Last year, Community Health Choice, a Medicaid managed-care organization, paid for the births of 21,194 babies along the Texas Gulf Coast. For those deliveries, it spent $41.6 million on providers, such as doctors and hospitals; $11.9 million on physicians providing prenatal care; and more than $75 million on babies who ended up in the neonatal intensive-care unit.
With two providers, it also quietly began testing a program aimed at saving money while improving care for pregnant women and newborn babies.
“Houston is still a very fee-for-service kind of territory,” said Karen Love, executive vice president and chief operating officer. “We all know that the fee-for-service model really doesn't work. And so our thought was, where do we have the most ability to be an agent for change in our community?”
The model that Community Health Choice decided to test was a bundled-payment system, where providers receive a lump sum for all medical care in an episode instead of being paid per service. The model has gained popularity in Medicare in recent years as the CMS seeks to contain costs while maintaining or raising the quality of healthcare, two areas where maternity care is seen as holding perhaps the greatest potential for improvement. Yet obstetric bundled-payment programs are in their infancy, with only a handful of pilot programs across the U.S. Even advocates of bundled payment for maternity care warn that developing the best model is a complicated process that will require much more time before it can be implemented widely.
“It's absolutely a great potential direction to go in, but it's not easy,” said Jill Yegian, senior vice president of programs and policy at Integrated Healthcare Association, an Oakland, Calif.-based organization that works to improve affordability and transparency in healthcare. “The devil is in the details.”
Wrangling with those complexities is a task left to individual states, healthcare providers or payers that want to bundle payments for maternity care. They also must take the initiative to develop and implement models on their own, because no existing federal body has the regulatory authority to nudge them into doing so. As a joint federal-state program, Medicaid cannot broadly mandate maternal bundled payments across the country the way Medicare, which covers the elderly and disabled, has done for other medical procedures.
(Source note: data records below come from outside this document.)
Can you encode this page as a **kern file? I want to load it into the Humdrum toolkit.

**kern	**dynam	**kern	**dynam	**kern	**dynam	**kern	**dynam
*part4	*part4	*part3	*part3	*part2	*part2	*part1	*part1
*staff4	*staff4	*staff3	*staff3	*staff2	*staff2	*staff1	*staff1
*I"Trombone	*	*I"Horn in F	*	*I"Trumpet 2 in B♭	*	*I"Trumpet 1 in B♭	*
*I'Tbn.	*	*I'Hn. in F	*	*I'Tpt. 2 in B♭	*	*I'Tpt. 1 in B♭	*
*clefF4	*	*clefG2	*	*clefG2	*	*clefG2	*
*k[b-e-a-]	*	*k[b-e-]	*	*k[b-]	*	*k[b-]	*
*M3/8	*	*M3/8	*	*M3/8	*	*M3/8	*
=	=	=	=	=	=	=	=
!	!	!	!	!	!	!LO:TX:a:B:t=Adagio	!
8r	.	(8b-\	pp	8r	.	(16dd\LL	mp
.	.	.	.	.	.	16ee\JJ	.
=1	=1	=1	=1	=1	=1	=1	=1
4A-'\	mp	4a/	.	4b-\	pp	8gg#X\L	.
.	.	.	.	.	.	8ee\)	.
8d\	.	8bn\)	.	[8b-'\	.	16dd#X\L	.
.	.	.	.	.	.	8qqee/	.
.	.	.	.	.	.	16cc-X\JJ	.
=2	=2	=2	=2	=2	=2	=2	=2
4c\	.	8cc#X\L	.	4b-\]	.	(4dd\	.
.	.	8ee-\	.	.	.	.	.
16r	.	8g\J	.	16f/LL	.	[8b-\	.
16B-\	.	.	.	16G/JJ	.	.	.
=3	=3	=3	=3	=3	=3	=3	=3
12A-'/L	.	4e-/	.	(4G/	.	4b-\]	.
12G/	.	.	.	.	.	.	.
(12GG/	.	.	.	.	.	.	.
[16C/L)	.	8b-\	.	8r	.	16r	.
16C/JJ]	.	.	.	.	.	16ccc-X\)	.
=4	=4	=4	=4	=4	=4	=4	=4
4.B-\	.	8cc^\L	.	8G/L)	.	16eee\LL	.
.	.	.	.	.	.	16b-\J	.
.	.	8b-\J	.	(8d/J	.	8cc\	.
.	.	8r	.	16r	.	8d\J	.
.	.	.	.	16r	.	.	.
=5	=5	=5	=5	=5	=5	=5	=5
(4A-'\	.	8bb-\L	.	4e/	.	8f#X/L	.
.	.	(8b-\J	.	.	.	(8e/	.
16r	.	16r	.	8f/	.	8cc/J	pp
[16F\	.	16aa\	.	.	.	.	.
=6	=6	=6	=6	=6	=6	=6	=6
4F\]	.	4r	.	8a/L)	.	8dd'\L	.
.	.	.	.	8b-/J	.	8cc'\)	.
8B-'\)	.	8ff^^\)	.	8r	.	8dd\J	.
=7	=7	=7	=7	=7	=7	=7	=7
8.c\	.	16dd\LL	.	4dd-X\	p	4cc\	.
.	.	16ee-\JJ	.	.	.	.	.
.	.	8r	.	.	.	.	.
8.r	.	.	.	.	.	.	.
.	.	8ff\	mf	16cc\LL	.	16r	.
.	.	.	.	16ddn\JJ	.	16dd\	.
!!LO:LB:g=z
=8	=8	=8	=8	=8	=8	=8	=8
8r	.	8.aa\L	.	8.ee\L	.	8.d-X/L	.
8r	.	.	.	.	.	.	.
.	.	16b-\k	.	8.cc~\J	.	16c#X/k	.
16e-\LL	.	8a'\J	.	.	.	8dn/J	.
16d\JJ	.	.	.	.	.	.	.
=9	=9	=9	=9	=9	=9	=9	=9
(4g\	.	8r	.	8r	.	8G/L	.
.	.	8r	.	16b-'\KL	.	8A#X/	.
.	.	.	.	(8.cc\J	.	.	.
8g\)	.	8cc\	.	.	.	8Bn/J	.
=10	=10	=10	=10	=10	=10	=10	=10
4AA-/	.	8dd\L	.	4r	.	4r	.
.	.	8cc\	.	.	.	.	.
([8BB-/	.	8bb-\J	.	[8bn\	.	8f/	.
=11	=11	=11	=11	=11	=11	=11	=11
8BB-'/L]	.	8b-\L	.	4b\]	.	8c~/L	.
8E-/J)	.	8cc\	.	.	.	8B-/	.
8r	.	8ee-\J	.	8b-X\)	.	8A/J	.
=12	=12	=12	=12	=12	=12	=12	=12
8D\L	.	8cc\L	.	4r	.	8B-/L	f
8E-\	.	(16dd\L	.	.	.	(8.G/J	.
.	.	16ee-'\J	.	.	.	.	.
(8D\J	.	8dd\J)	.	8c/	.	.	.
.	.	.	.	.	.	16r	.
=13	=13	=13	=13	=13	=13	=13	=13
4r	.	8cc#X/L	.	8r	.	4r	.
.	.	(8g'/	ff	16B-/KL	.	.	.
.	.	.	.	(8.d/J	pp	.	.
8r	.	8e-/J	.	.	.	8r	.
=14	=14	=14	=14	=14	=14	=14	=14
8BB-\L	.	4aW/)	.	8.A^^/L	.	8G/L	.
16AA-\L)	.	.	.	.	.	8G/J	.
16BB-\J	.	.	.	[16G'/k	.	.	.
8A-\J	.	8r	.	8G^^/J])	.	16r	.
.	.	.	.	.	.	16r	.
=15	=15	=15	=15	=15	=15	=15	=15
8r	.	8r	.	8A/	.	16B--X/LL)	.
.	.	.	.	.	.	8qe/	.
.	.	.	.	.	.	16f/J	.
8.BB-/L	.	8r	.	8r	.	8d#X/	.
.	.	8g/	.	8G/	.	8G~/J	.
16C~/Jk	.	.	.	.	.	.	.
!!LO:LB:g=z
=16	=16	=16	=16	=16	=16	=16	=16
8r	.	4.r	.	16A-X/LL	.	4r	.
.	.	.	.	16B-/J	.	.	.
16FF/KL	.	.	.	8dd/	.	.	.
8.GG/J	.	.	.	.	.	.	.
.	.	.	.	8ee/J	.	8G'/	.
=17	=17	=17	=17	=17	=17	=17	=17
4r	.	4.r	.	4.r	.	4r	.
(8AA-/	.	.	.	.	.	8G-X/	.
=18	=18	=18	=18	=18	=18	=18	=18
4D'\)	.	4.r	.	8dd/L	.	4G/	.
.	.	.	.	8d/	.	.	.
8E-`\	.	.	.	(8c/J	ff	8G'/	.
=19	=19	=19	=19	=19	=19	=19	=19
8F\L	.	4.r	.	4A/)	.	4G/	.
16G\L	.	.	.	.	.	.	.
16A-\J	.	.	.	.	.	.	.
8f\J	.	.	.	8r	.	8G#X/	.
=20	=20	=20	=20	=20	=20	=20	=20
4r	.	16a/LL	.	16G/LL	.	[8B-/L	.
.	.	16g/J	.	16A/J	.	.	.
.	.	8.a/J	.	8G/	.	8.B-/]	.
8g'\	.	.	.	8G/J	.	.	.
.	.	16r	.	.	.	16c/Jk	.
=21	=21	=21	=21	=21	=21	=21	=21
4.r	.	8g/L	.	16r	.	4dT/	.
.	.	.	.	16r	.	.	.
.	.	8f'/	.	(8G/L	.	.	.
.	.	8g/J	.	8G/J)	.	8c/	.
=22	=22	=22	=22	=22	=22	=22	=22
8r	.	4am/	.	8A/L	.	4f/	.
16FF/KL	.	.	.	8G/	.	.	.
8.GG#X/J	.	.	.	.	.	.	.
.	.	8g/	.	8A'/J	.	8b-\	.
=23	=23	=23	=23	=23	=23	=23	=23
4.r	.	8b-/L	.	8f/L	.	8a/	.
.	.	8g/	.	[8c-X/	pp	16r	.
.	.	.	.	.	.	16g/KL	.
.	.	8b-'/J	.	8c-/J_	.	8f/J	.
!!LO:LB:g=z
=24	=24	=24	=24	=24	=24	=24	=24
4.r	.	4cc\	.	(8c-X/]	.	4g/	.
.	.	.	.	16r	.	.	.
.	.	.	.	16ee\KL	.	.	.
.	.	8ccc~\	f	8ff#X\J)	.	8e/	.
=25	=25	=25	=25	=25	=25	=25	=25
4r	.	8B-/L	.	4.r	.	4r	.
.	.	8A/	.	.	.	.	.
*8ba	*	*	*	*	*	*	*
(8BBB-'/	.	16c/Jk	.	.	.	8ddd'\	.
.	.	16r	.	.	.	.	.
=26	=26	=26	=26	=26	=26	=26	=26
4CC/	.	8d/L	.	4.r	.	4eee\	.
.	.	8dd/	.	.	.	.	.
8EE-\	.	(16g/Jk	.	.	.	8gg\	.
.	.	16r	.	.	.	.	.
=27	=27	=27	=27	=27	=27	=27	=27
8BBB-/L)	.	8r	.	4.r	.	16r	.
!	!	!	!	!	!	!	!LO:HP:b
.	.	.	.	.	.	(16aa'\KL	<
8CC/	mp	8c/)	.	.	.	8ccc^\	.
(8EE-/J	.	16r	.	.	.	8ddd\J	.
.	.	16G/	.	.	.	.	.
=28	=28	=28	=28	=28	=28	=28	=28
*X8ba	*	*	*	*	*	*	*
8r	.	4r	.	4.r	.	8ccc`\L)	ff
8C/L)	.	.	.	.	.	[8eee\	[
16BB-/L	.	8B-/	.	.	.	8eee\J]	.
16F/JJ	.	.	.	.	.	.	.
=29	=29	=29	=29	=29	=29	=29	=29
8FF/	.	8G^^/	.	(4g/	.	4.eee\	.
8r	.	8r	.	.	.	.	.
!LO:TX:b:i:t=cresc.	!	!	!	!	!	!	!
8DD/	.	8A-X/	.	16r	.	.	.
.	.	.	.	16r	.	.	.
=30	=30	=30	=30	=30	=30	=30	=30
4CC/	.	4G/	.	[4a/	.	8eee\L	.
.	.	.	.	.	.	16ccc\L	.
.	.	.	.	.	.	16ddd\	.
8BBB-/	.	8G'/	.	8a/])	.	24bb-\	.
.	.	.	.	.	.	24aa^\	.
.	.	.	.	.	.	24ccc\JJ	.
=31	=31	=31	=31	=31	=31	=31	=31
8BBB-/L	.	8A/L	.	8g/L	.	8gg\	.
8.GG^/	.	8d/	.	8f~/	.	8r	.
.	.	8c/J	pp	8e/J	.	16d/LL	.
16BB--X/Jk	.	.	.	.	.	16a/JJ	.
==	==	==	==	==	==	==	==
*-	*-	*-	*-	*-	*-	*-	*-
Design is one issue at the heart of the conundrum with bundled payments for maternity care. What should trigger the bundle? Does it begin with prenatal care? With delivery? When should it end, and whom should it include? How should providers—primarily hospitals, but sometimes birth centers—take on financial risk? Some models allow high-risk mothers, such as those who are obese or have AIDS, or high-risk babies; others include only low-risk pregnancies.
“You start with the decision of what you'd do in a perfect world,” said Dr. John Bulger, chief medical officer for population health at Danville, Pa.-based Geisinger Health System, whose bundled-payment program covers low-risk pregnancies and the mother only.